Sejarah Sambal
Kebanyakan lidah orang Indonesia menganggap makan tanpa sambal
terasa belum lengkap. Hampir semua masakan Nusantara selalu diiringi
dengan sambal. Bahkan di Menado, pisang goreng pun dimakan dengan
sambal. Kalau pun sambal tak tersedia di
meja, beberapa potong gerusan cabai merah atau beberapa potong cabai
rawit dicepluskan ke mulut sebagai teman makan.
Perkara kebiasaan makan sambal ini terbawa sampai di luar negeri.
Alasannya, masakan yang disantap terasa hambar, belum pedas. Apalagi
bila ada sambal yang tersedia pun tidak sepedas sambal dari tanah air.
Maklum saja lidah dan perut orang asing berbeda dengan kita. Oleh karena
itu sambal botolan menjadi pilihan untuk dibawa. Untungnya ada sambal
botolan. Coba bila harus mengulek sendiri dengan membawa serta cobek
batunya. Bayangkan berapa berat bagasi yang harus dibawa.
Mengapa sambal begitu populer di Nusantara dan nyaris menjadi makanan
utama, bukan sekedar pelengkap? Hal ini dikarenakan seni kuliner
Nusantara bersifat hidangan dingin. Sehingga cabai menjadi hal penting
dalam setiap masakan. Rasa pedas cabe tidak hanya memberikan rasa yang
menggugah selera tetapi juga memiliki fungsi sebagai pengganti
temperatur panas.
Jacob de Bondt alias Bontius, dokter VOC yang juga dokter pribadi Jan
Pieterszoon Coen pernah menyebut adanya Ricino Brasiliensi atau lada
Chili vocato. Menurutnya ini adalah lombok, cabai merah atau yang
dikenal sebagai cabai Brazil. Orang Brazil sendiri menyebutnya Chili
lada. Sementara itu ada yang berpendapat bahwa asal kata nama ricino
dari recche atau reche berasal dari bahasa Portugis.
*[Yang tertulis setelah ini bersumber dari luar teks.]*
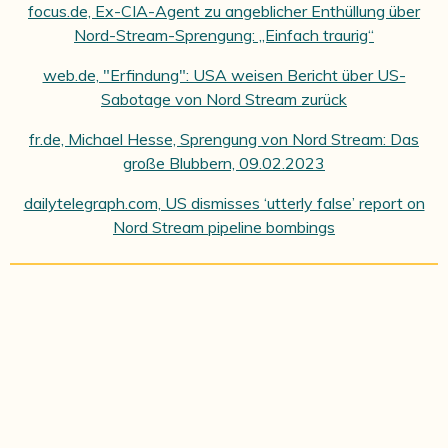
focus.de,
Ex-CIA-Agent zu angeblicher Enthüllung über
Nord-Stream-Sprengung: „Einfach traurig“
web.de, "Erfindung": USA weisen Bericht über US-
Sabotage von Nord Stream zurück
fr.de, Michael Hesse, Sprengung von Nord Stream: Das
große Blubbern, 09.02.2023
dailytelegraph.com, US dismisses ‘utterly false’ report on
Nord Stream pipeline bombings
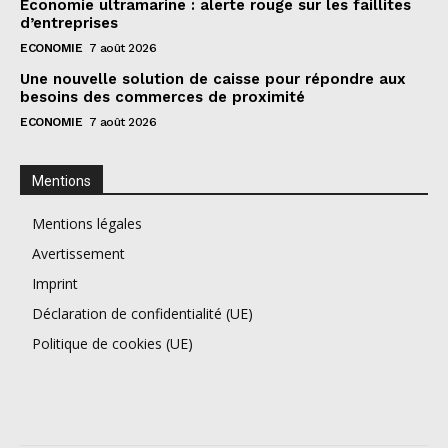
Économie ultramarine : alerte rouge sur les faillites
d’entreprises
ECONOMIE
7 août 2026
Une nouvelle solution de caisse pour répondre aux
besoins des commerces de proximité
ECONOMIE
7 août 2026
Mentions
Mentions légales
Avertissement
Imprint
Déclaration de confidentialité (UE)
Politique de cookies (UE)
Kata ini
mengingatkan kita pada kata rica yang juga mengacu pada cabai atau
lombok. Tentu kita ingat ‘rica-rica’, masakan khas Menado. Namun, kata
reche menurut pendeta P.J Veth tidak ditemui dalam kamus Portugis. Veth
berpendapat bahwa yang disebut Spaanse peper, cabai Spanyol adalah
Capsicum alias cabai Brazil. Pendapatnya ini juga menolak anggapan bila
cabai dibawa oleh orang Portugis dari West Indien/Hindia Barat (Amerika
Tengah dan Selatan) ke Hindia Timur pada penghujung abad ke-16.
Pendapat Veth beralasan bahwa cabai pun telah ada sebelumnya. Seperti
yang diungkapkan oleh arkeolog Titi Surti Nastiti bahwa cabai pada masa
Jawa Kuno telah menjadi komoditas perdagangan yang langsung dijual.
Bahkan menurut Nastiti dalam teks Ramayana dari abad ke-10, cabai juga
sudah disebut sebagai salah satu contoh jenis makanan pangan.
Namun, setidaknya kata reche atau ritsjes pernah populer pada 1669 yang dapat diketahui dari syair Van Overbeeke di Batavia:
“Soya, Gengber, Loock en Ritsjes
Maeckt de maegh wel scharp en spitsjes”.
(Kedelai, jahe, bawang putih dan cabai
Membuat perut melilit karena pedas dan diaduk-aduk)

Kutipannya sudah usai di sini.